A substantial boost in US output would also put significant pressure on Russia, particularly if global consumption does not increase. The pressure would rise if global prices moved lower. The Russian economy would experience severe losses. These deficits would be greater if Middle Eastern producers raised production in reaction to world price decreases. For example, the UAE and Saudi Arabia could partially offset a price decline in this manner. Russia, on the other hand, could do little. Thus, the floor price is the perfect form of economic retaliation against it.


Another benefit of a floor price would be its positive environmental effects. Low world prices would likely halt Russia’s effort to develop oil production in the Arctic. Rosneft has indicated it expects to bring in a new partner in its Vostok project by the end of the year. It has already sold ten percent to a trading company for $8.5 billion, implying the development will cost at least $85 billion. The money will not be forthcoming, and Rosneft will never proceed if prices fall sharply.[4] Other major environmentally threatening projects around the world would also be curtailed.


In addition, a floor price would accelerate the replacement of fossil fuels in the US by providing a price umbrella for renewable energy. Renewable energy projects are already competitive with fossil projects.
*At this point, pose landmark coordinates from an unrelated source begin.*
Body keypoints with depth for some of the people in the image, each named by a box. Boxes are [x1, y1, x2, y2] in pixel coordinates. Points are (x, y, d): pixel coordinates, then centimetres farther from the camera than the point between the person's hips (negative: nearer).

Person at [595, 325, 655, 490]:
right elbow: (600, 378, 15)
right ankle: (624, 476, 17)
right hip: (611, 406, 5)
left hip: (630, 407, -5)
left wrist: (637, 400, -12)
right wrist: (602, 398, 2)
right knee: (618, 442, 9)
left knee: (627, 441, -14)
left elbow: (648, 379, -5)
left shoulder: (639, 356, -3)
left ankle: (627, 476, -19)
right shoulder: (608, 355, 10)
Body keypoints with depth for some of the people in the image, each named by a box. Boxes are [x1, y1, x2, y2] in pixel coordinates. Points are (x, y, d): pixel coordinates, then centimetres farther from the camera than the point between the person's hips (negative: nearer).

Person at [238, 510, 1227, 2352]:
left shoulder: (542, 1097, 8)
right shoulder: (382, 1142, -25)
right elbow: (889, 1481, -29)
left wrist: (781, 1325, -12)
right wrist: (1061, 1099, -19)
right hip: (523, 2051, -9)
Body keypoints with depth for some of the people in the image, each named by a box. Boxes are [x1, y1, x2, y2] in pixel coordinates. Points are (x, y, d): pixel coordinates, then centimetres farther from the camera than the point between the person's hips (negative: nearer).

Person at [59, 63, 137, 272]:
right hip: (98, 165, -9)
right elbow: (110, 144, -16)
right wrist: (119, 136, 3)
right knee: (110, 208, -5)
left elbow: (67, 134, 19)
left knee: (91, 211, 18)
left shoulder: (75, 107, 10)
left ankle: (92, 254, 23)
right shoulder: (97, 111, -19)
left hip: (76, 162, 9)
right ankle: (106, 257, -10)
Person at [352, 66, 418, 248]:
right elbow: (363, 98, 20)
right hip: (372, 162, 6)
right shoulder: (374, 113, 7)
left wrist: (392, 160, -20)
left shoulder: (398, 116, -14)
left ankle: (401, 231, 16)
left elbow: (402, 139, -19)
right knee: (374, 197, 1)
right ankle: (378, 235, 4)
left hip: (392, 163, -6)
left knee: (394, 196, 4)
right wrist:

As EIG’s Phillipe Roos writes, “Renewable energy doesn’t just hold the crown as the cheapest form of power generation around most of the globe—its cost lead over conventional energy looks likely to strengthen and stay permanent.”[5] In the United States, a floor price would make the economics of replacing conventional internal combustion powered cars with electric vehicles better and better as power generation costs fall.


A floor price would lead to greater reliance on short-cycle oil production projects as well, along with reducing the number of large, long-lived oil-producing ventures developed. These changes would permit a quicker transition away from fossil fuels as renewables become available.


Finally, the floor price could be used as a financial carrot to achieve a more rapid methane emissions reduction. Most US producers report production costs at less than $50 per barrel. A $70-floor price would then leave significant room for them to capture most of the fugitive methane.


In setting the floor price, the Biden administration should use a price of $68 per barrel (the current Dated Brent price) or lower to avoid distorting oil commodity markets. Choosing a higher price could destabilize prices as traders with short positions would have to scramble to cover their holdings.


In this report, we document the reasons supporting a price floor reprisal against the Russians, highlight its impact on US producers, and suggest some of the key international effects. The floor price idea was initially advanced in the 1980s. In the appendix, we offer more details on it and discuss why it could be easily implemented in 2021, thanks to the development of large liquid markets for oil.

[1] “FACT SHEET: Imposing Costs for Harmful Foreign Activities by the Russian Government,” The White House, April 15, 2021 [].

[2] Terence P. Stewart, “Trade actions in the United States under Section 232 of the Trade Expansion Act of 1962 (national security)—Congressional efforts to amend U.S. law,” Current Thoughts on Trade, March 16, 2021 [].

[3] “Continental’s Harold Hamm says private oil firms need to avoid oversupplying market,” Reuters, May 12, 2021 [].

[4] Nelli Sharushkina, “Rosneft Expects to Reel in New Vostok Partner,” International Oil Daily, May 14, 2021, [].

[5] Phillipe Roos, “Renewable Power Needs No Carbon Price,” EI New Energy, May 13, 2021 [].